(Keypoint coordinate data)
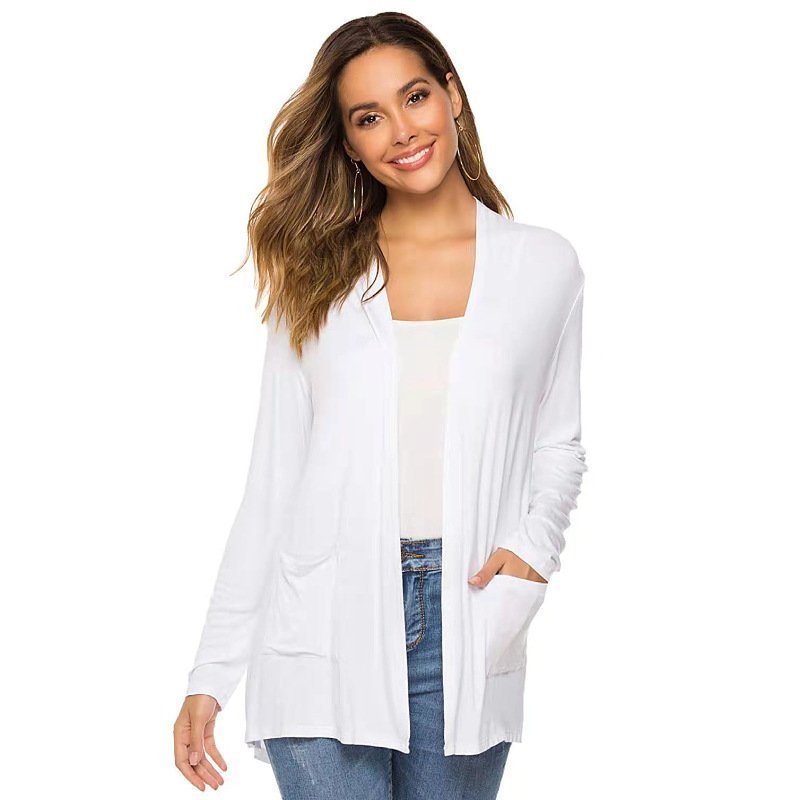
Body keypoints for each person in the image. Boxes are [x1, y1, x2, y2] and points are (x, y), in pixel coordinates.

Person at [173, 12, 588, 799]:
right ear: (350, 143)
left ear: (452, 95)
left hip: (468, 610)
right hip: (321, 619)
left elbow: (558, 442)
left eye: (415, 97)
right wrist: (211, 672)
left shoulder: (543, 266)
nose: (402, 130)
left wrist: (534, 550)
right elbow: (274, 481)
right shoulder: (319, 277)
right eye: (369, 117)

--

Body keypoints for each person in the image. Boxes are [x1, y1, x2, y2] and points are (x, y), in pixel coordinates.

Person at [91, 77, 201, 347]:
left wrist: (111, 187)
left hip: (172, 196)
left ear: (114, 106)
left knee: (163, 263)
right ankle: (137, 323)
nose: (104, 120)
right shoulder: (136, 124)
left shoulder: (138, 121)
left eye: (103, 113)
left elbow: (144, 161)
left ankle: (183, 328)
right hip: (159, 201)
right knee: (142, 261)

The task: From the records above, give again exactly the lines running from the line with "left ear: (114, 106)" to the line with "right knee: (142, 261)", inclusive.

Written solution:
left ear: (114, 106)
left knee: (163, 263)
right ankle: (137, 323)
nose: (104, 120)
right shoulder: (136, 124)
left shoulder: (138, 121)
left eye: (103, 113)
left elbow: (144, 161)
left ankle: (183, 328)
right hip: (159, 201)
right knee: (142, 261)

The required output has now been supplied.